Est-ce que les autres groupes de la place, X-maleya, ou Bantou pôsi par exemple vous influence souvent dans votre démarche?
Il y a de la place pour tout le monde. Ce qu’il faut, c’est être cohérent dans ce qu’on fait. Le seul groupe qui compte pour nous c’est Macase. C’est-à-dire que quand nous faisons des chansons nous n’avons pas la prétention de faire mieux que X-maleya ou autre, parce que la musique ce n’est pas le sport. Il n’y a pas un premier, il n’y a pas un dernier. Il n’y a que des artistes qui proposent des choses et fatalement quand on écoute la musique on peut aimer tel titre plus qu’un autre, mais on peut aimer simultanément et de la même manière dix groupes. Ce n’est pas une question d’échelle de valeur mais c’est une question d’amour parce que la musique parle au c ur. Donc nous avons juste le souci de faire des chansons qui à priori nous plairaient d’abord parce que nous sommes les premières personnes assez critiques vis-à-vis de notre travail. L’album aurait pu sortir il y a plus d’un an mais il y a des détails qui créent parfois des débats incroyables au sein du groupe. Je voudrais dire un truc important, c’est que nous avons eu la chance de tourner un peu et on s’est rendus compte que de quelque façon qu’il s’y prenne comme disait un philosophe, un homme seul est perdu d’avance. Il faut beaucoup de Macase, beaucoup de Longue Longue, beaucoup de X-maleya, il faut tous ces artistes pour que la musique camerounaise reprenne sa place car que peut faire un morceau de sucre dans une piscine de tapioca?

Alors le concert de ce jeudi au CCF de Douala, que représente t-il pour vous?
Comme à chaque fois qu’on se retrouve sur scène, c’est un plaisir singulier. Il n’y a pas deux jours pareils, chaque jour est unique. Pour nous être sur scène représente l’espoir de toute une vie. On s’est battu depuis de nombreuses années pour être sur des scènes. Et à chaque fois que nous avons à affronter un public on est spécialement motivé. Douala pour le Macase est une ville très particulière. A l’époque quand nous avons commencé il n’y avait rien de structuré à Yaoundé, donc il fallait se déplacer pour Douala. Les plus grandes galères de notre vie de musiciens nous les avons vécu à Douala. Donc venir prester ici c’est un moment particulier pour nous, surtout que cela coïncide avec la sortie commerciale de notre album dont les gens pourront se procurer à la sortie du concert.

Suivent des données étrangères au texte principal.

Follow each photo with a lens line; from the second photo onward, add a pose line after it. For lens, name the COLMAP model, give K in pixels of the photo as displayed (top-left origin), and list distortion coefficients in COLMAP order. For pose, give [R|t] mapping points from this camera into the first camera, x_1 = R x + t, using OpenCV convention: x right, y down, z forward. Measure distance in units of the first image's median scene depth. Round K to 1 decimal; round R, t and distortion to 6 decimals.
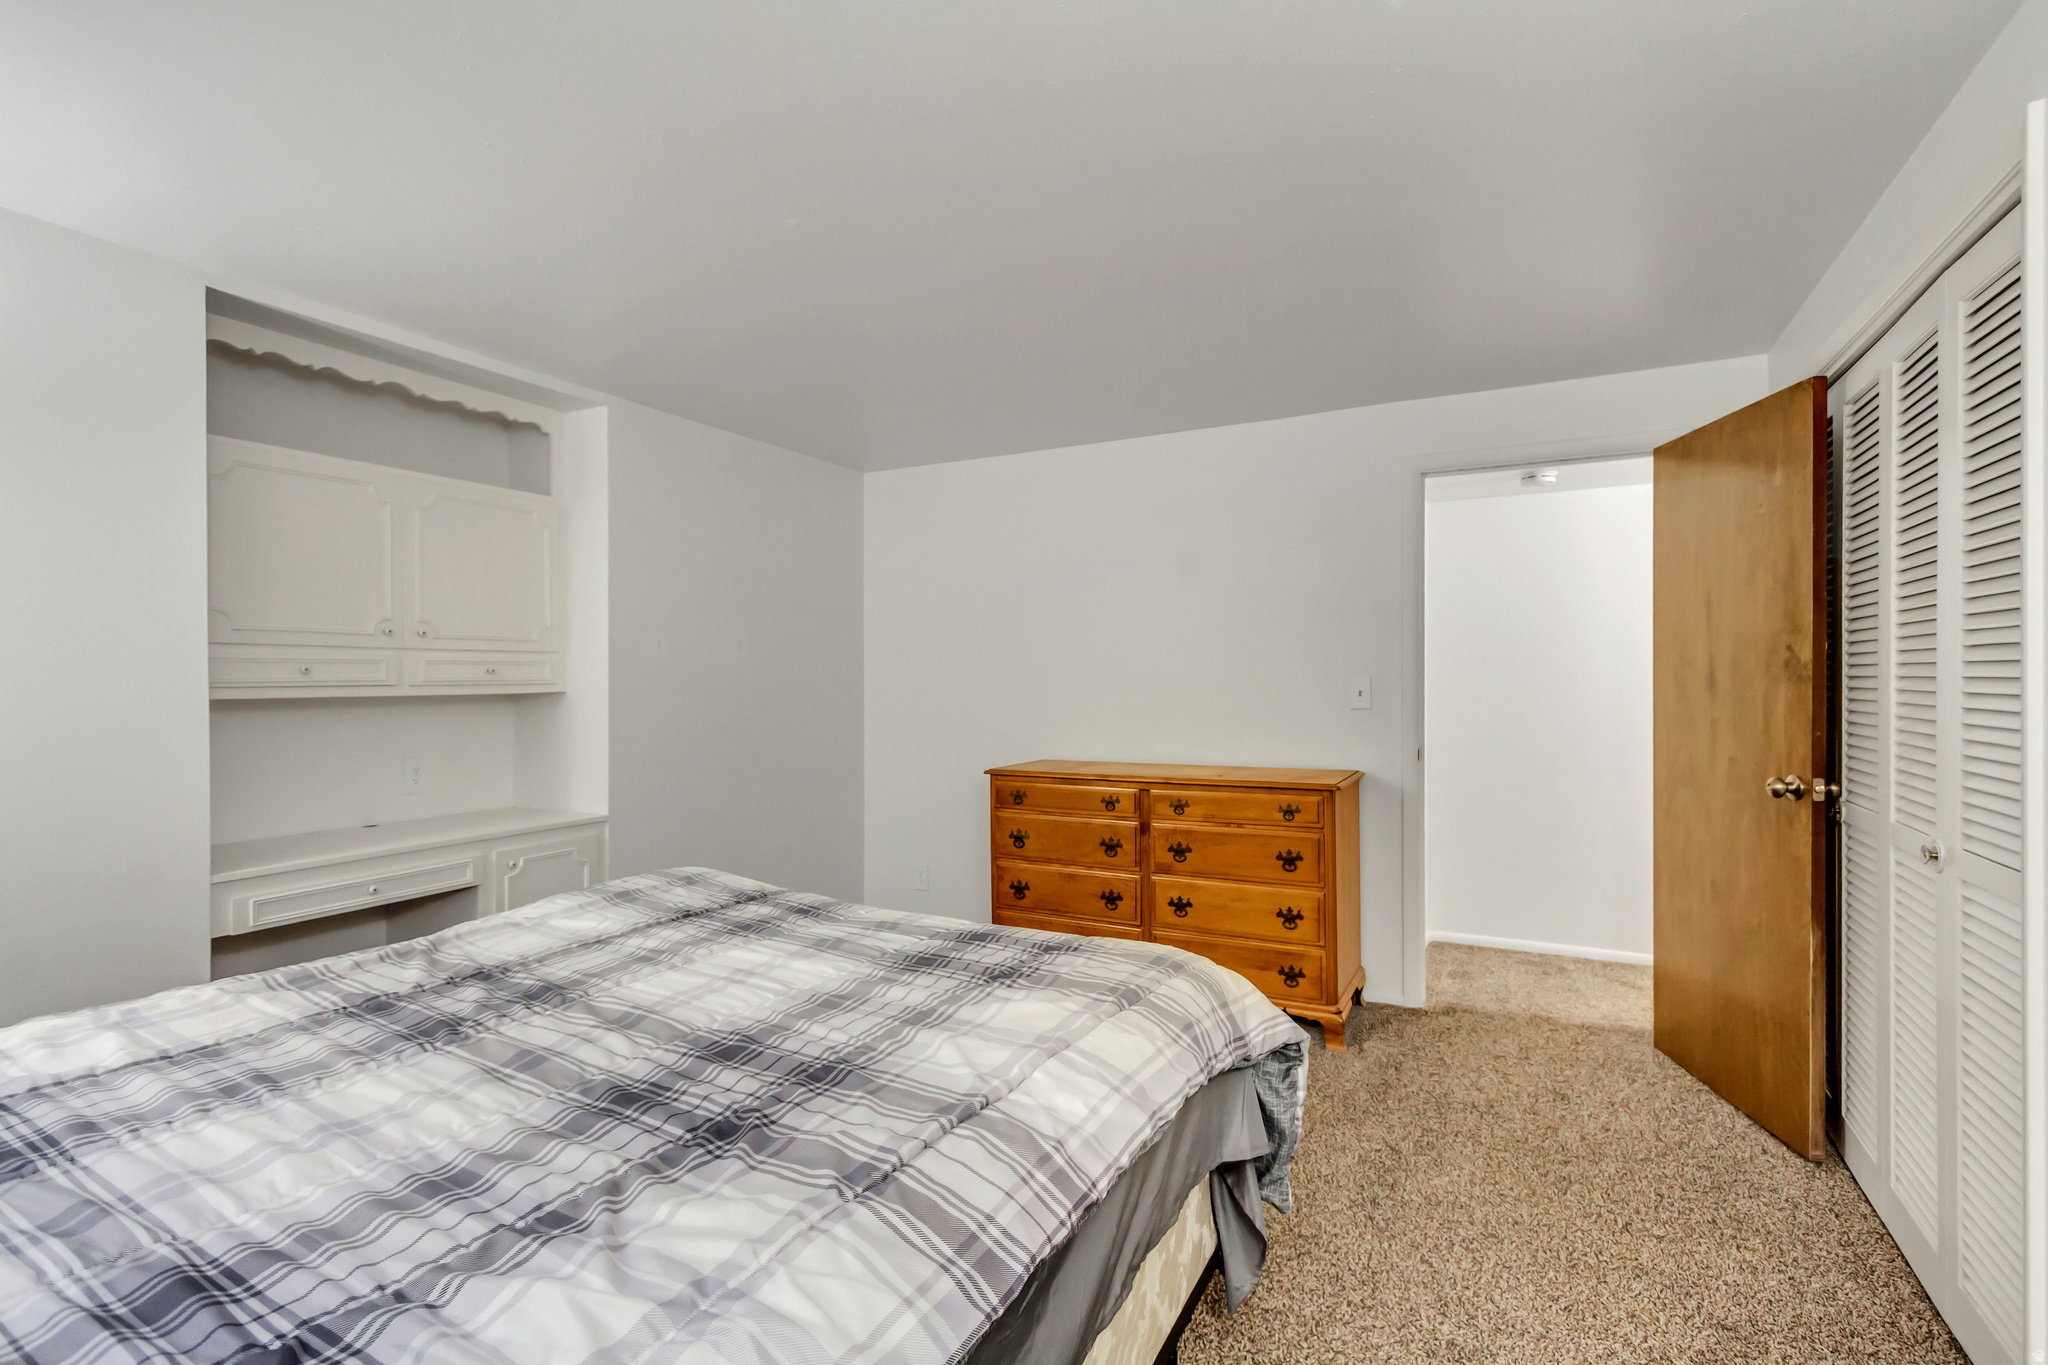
lens RADIAL K [[938.8, 0, 1036.1], [0, 938.8, 680.4], [0, 0, 1]] dist [0.003202, 0.000612]
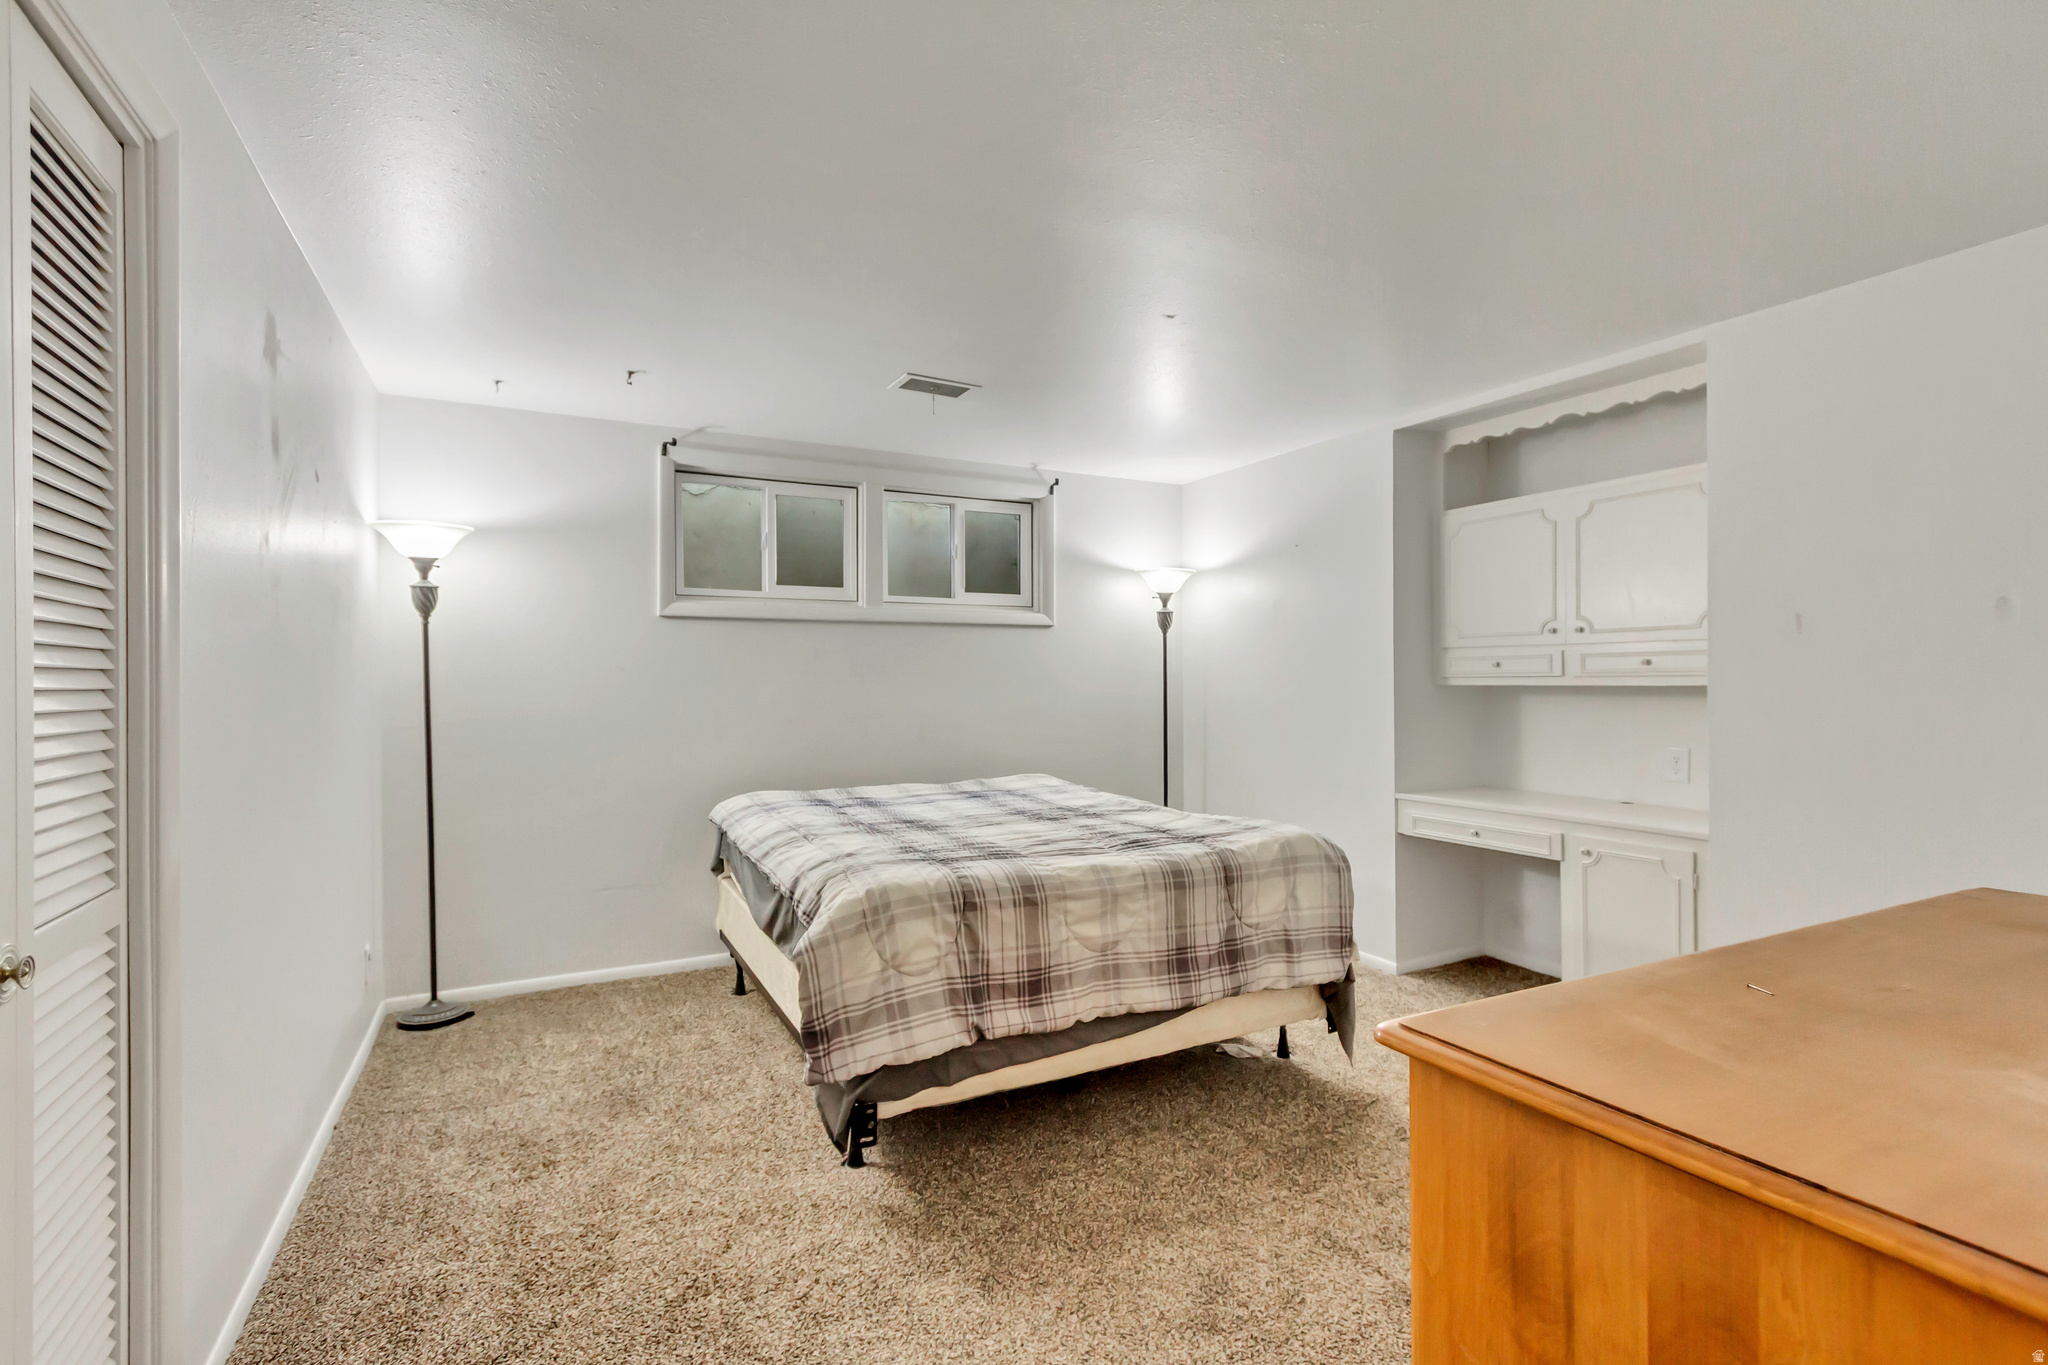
lens RADIAL K [[938.8, 0, 1036.1], [0, 938.8, 680.4], [0, 0, 1]] dist [0.003202, 0.000612]
pose [[-0.563302, 0.002036, -0.826249, 0.624534], [0.001807, 0.999998, 0.001232, 0.007728], [0.826249, -0.000799, -0.563304, 1.082655]]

Le concert nous l’avons intitulé In privecy with Macase, c’est-à-dire un échange privé entre le public et le Macase. On a envie de dire au gens, voici ce qu’est devenu le Macase, voici ce que vous avez fabriqué.

Qu’est ce qu’il y aura au menu? Rien que du Fly Away?
Non ! On ne peut pas faire que du Fly Away. Les gens vont découvrir. Il y a des gens qui n’ont pas connu Macase par le passé. On va leur dire d’où nous venons, ce que nous avons fait et ce que nous sommes devenus. Ce sera en quelque sorte le parcours du groupe, un rappel historique. C’est aussi comme un premier rendez-vous avec une Nana ; est-ce qu’elle va apprécier mes manières, ma présence, comment elle va réagir ? Tout ce questionnement fait en sorte que nous sommes particulièrement excités à l’idée de faire ce concert.